W. Frank Peacock IV
High-sensitivity troponin T measurements identified patients with suspected ACS who were at low risk for acute MI and 30-day adverse cardiac events, according to a study published in JAMA Cardiology.
W. Frank Peacock
FACEP, associate chief of emergency medicine research and professor of emergency medicine at Baylor College of Medicine in Houston, and colleagues analyzed data from 1,679 patients (median age, 55 years; 48% women) who presented to 15 EDs with suspected ACS from 2011 to 2015. Patients were excluded for criteria such as an acute MI within the past 3 months, surgery including PCI or hospitalization within the past 3 months and recent defibrillation or cardioversion.
High sensitivity troponin T measurements
Blood samples were collected after patients presented with symptoms at the ED, 3 hours, 6 to 9 hours and 12 to 24 hours later.
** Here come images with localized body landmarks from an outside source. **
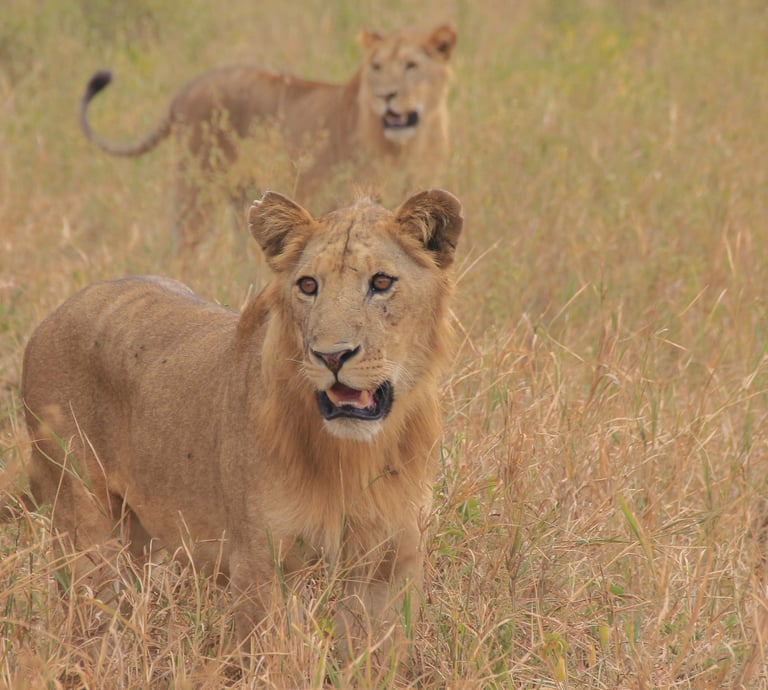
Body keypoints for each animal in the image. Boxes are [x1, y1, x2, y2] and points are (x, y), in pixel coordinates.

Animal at [21, 189, 462, 658]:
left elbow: (375, 657)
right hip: (82, 524)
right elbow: (269, 659)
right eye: (309, 285)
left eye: (381, 282)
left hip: (136, 532)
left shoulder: (390, 564)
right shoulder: (259, 563)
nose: (331, 356)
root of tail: (53, 315)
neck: (354, 454)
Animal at [79, 24, 457, 266]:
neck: (409, 146)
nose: (385, 95)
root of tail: (186, 89)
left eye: (411, 66)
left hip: (241, 195)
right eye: (376, 67)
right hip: (196, 186)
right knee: (183, 246)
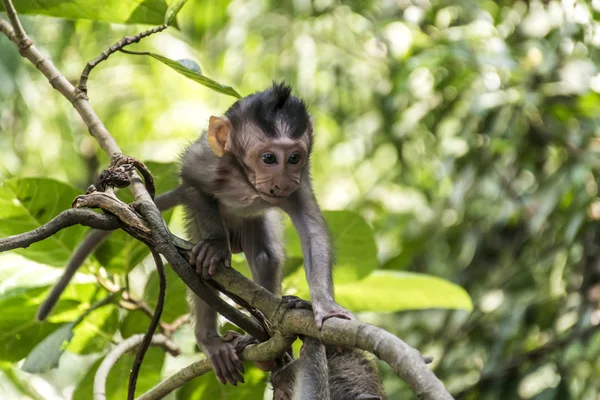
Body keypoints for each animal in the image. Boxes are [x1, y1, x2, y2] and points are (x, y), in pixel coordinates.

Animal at [180, 81, 354, 384]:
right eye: (269, 158)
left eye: (294, 158)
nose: (283, 181)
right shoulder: (208, 164)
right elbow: (190, 177)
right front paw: (215, 245)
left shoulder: (299, 181)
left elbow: (313, 234)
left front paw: (326, 305)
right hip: (195, 219)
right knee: (199, 271)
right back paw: (210, 340)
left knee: (266, 257)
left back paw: (264, 337)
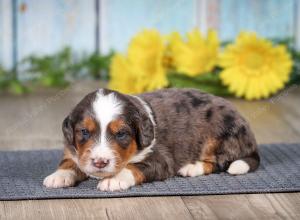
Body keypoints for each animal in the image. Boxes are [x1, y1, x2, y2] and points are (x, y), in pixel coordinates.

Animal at [43, 87, 258, 191]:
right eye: (84, 132)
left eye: (121, 134)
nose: (100, 162)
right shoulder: (73, 150)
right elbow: (69, 161)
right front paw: (59, 176)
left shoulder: (161, 159)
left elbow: (133, 167)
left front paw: (114, 180)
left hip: (221, 136)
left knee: (220, 162)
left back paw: (192, 167)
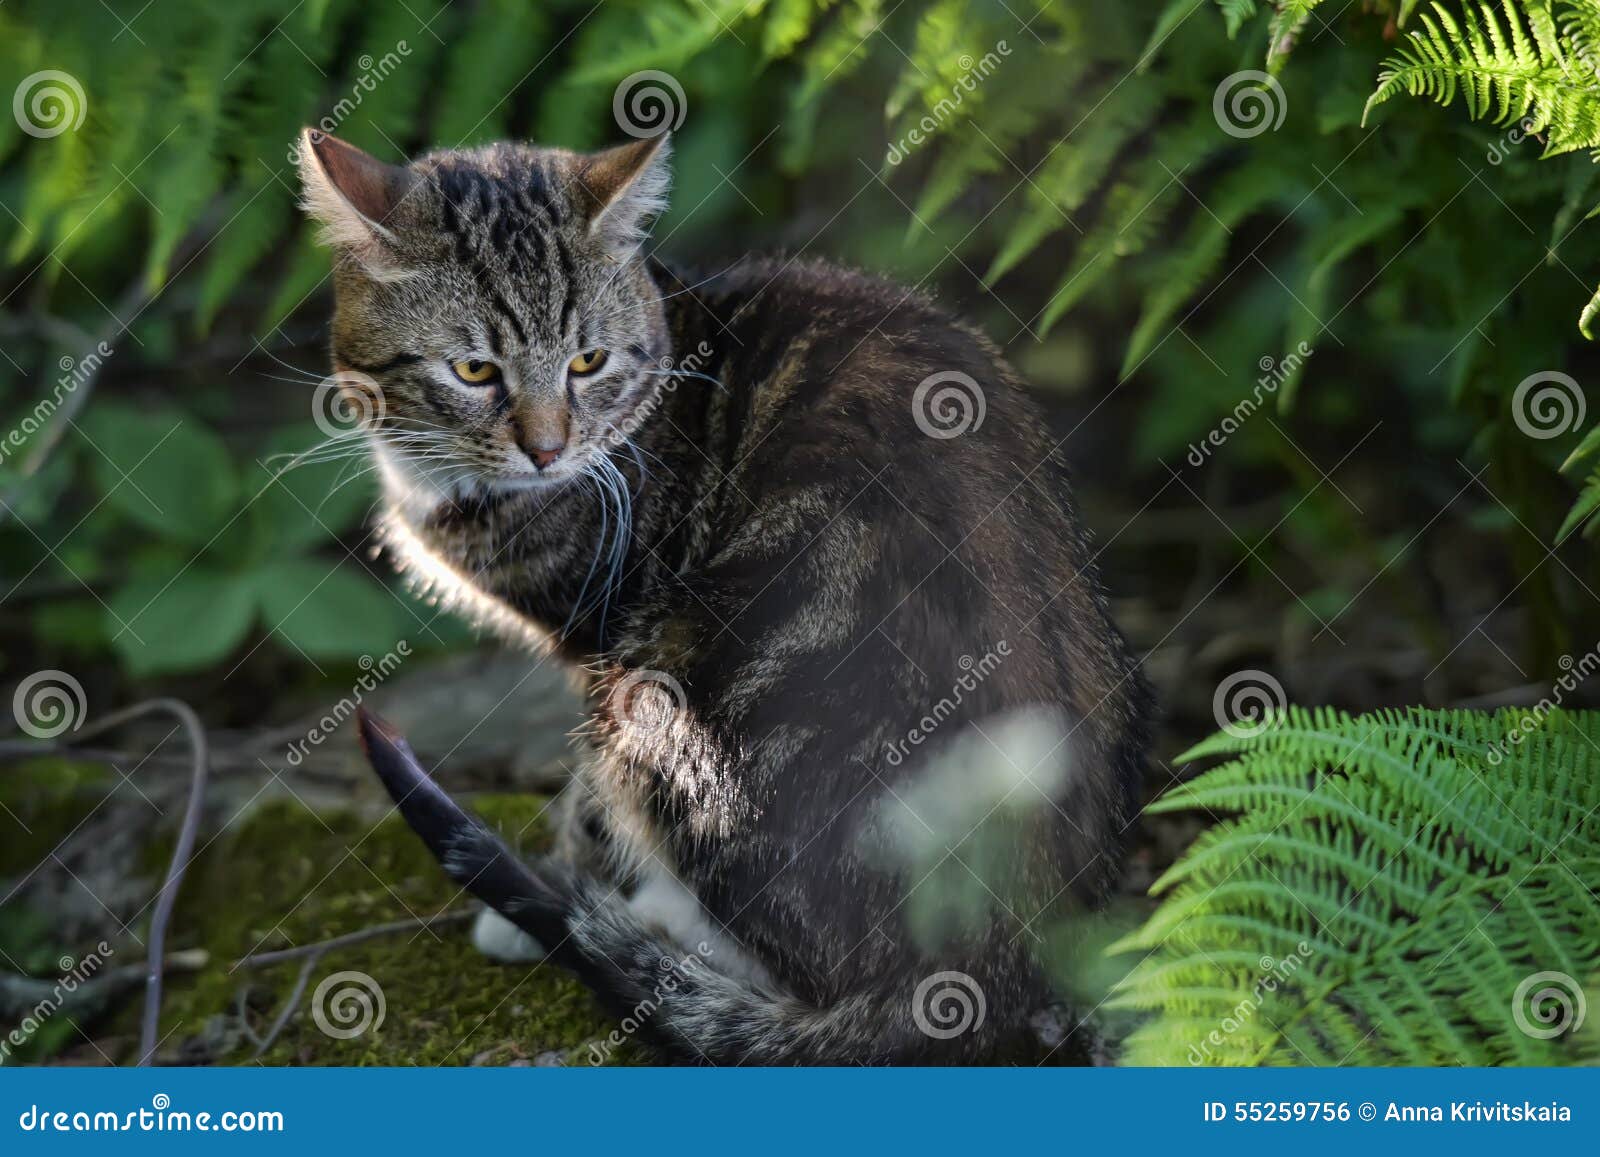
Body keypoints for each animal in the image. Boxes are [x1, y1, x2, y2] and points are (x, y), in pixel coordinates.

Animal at [297, 122, 1152, 1062]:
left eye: (587, 361)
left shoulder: (604, 631)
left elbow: (589, 797)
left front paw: (559, 889)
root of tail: (1002, 961)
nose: (548, 449)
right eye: (475, 370)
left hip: (675, 673)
Follow-up was conducted through telephone contact and medical record review for 30 days for acute cardiac events.
The reference range for the high-sensitivity troponin T assay was determined by evaluating blood samples of 1,301 healthy volunteers (median age, 48 years; 50% women) who did not have a history of chronic disease or a current cancer diagnosis. The 99th percentile high-sensitivity troponin T concentration was 19 ng/L, which was then used as an upper reference level to evaluate diagnostic performance.
Patients with a single high-sensitivity troponin T level of less than 6 ng/L had a negative predictive value of 99.4% for acute MI (95% CI, 98.6-99.8).
Those with serial high-sensitivity troponin T measurements that was less than the upper reference level (77.1%) had a negative predictive value of 99.3% for 30-day adverse cardiac events (95% CI, 99.1-99.6).
Minimal differences were seen in the C-statistic for acute MI between men (0.962) and women (0.952).
“Identifying a low-risk cohort may permit early ED discharge and avoid unnecessary hospitalization,” Peacock and colleagues wrote. “Rapid turnaround of low-risk patients could translate into a reduction in ED volumes, which would benefit patients (shorter waiting times, increased satisfaction, improved outcomes and saved costs), clinicians (decreased diagnostic ambiguity and medicolegal burden) and hospitals (by providing cost-saving benefits).”
“The long-awaited FDA approval of [single high-sensitivity troponin] assays is now here,” Frederick K. Korley, MD, PhD, assistant professor of emergency medicine at University of Michigan Medical School in Ann Arbor, wrote in a related editorial. “There are numerous potential benefits to clinical use of [single high-sensitivity troponin] tests. However, we need to proceed cautiously. To reap the potential rewards of clinical use of [single high-sensitivity troponin] assays, we need (1) a better understanding of the safety of accelerated rule-out strategies in early presenters; (2) a game plan for managing patients without ACS who have elevated high-sensitivity troponin test results; (3) guidelines for distinguishing between type 1 and type 1 non-ST elevation MI and new recommendations for how they ought to be treated; and (4) additional evidence on the optimal cutoff level to rule MI in or out.” – by Darlene Dobkowski
Peacock reports he received grants from Alere and Roche and personal fees from Abbott, Alere, Beckman, Prevencio and Roche. Korley reports he has consulted for Abbott Laboratories and Roche Diagnostics. Please see the study for all other authors’ relevant financial disclosures.